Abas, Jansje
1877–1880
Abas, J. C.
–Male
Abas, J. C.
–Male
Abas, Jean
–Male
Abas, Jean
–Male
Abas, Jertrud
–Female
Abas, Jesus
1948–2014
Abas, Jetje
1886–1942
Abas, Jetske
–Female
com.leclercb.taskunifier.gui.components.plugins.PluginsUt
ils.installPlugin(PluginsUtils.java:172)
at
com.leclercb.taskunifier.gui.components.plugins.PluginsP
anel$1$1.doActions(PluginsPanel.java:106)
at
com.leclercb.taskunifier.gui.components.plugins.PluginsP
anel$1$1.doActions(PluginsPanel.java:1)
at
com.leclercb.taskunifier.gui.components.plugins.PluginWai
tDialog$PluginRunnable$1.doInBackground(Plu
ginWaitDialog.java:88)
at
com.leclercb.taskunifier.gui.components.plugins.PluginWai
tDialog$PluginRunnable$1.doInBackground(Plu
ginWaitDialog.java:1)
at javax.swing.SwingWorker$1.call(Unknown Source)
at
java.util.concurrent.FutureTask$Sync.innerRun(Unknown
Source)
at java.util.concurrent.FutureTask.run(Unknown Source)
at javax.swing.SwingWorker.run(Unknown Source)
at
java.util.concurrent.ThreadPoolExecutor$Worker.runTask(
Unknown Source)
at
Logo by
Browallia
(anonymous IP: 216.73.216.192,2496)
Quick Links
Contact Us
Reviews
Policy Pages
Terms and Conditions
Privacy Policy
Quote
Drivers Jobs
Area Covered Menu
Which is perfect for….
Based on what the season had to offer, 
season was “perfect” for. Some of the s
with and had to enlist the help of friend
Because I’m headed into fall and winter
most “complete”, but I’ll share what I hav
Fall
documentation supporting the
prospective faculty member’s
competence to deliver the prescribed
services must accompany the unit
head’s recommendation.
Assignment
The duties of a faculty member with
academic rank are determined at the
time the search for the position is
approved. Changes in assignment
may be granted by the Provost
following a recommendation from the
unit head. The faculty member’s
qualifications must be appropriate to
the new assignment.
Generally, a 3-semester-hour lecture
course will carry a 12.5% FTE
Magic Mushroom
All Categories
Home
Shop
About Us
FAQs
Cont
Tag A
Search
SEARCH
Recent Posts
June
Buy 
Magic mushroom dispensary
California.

Directions for this task - Could you return all lines from the data above that contain the string "PluginsPanel"?

Finished task -
anel$1$1.doActions(PluginsPanel.java:106)
anel$1$1.doActions(PluginsPanel.java:1)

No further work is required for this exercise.